● Extract to read:

The ferret babies might be weaned when they are about six weeks old. You can start soaking the food in less and less water as by this time the ferrets might begin to grow their adult teeth. A ferret baby will have a full set of adult teeth by the time it is 9 months old.

You should keep in mind that the kits need their mother till they are 12 weeks old. By six weeks they will be able to eat adult food and might be comfortable with being handled by humans, but they still need their mother at that age.

You should take the kits to the vet in order to get checked. The vet will examine each of the kits to make sure that they are healthy and growing well.

The physical examination of the ferret babies will consist of checking for fleas, parasites, ear mites and birth defects. The vet will most probably make treatment recommendations based on the results of the examination of the kits.

The kits will also be given vaccinations, rabies vaccination at three to four months of age and canine distemper vaccine at two to three months of age.

● Records:

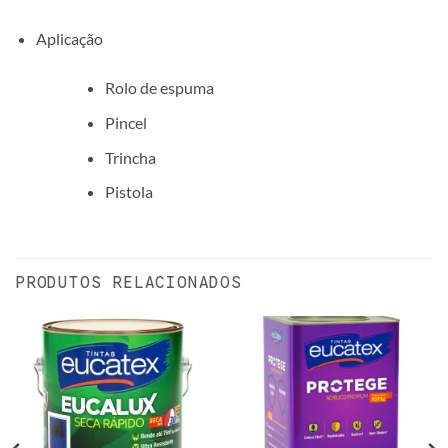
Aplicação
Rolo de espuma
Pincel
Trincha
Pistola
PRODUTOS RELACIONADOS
...
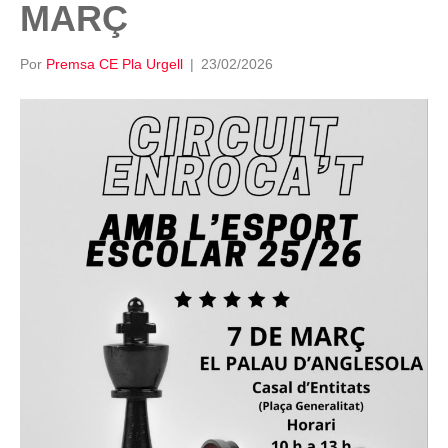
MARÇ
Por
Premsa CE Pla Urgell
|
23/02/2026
==
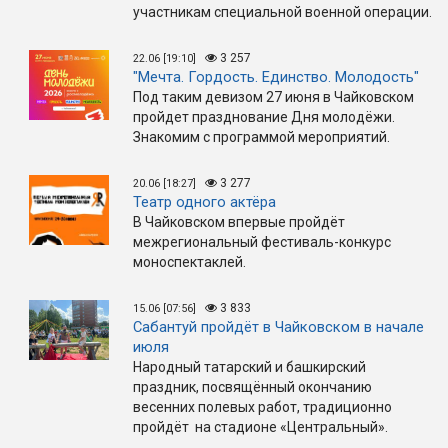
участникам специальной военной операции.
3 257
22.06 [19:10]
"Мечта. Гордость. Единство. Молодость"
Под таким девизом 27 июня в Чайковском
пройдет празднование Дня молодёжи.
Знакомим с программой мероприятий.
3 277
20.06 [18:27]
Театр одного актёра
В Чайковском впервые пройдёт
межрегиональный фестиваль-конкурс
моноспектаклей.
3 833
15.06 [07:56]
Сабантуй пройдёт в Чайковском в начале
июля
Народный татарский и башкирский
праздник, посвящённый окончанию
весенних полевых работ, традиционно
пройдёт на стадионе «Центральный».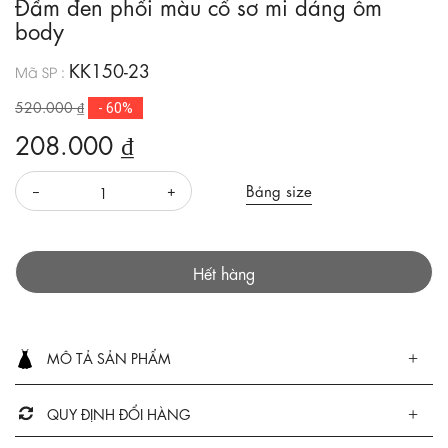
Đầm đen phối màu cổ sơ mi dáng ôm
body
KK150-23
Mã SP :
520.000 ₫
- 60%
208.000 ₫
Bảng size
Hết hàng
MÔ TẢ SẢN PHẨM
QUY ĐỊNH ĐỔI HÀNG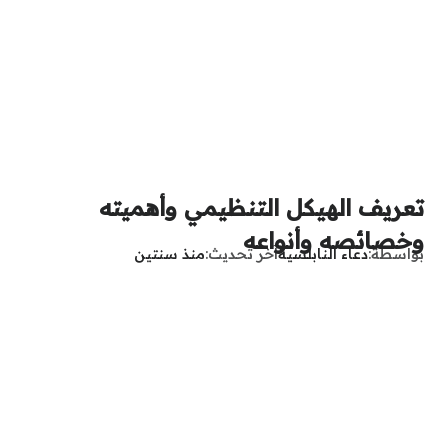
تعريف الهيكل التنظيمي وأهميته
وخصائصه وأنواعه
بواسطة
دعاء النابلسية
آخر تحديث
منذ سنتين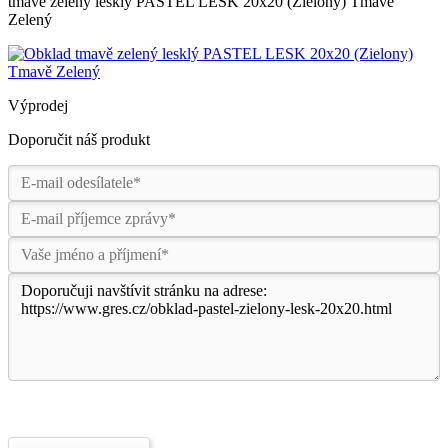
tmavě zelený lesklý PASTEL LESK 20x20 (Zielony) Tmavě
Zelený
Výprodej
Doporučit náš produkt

● To do: Set down, word for word, the entire passage on weaning and veterinary care for ferret kits.

● Answer box:
The ferret babies might be weaned when they are about six weeks old. You can start soaking the food in less and less water as by this time the ferrets might begin to grow their adult teeth. A ferret baby will have a full set of adult teeth by the time it is 9 months old.

You should keep in mind that the kits need their mother till they are 12 weeks old. By six weeks they will be able to eat adult food and might be comfortable with being handled by humans, but they still need their mother at that age.

You should take the kits to the vet in order to get checked. The vet will examine each of the kits to make sure that they are healthy and growing well.

The physical examination of the ferret babies will consist of checking for fleas, parasites, ear mites and birth defects. The vet will most probably make treatment recommendations based on the results of the examination of the kits.

The kits will also be given vaccinations, rabies vaccination at three to four months of age and canine distemper vaccine at two to three months of age.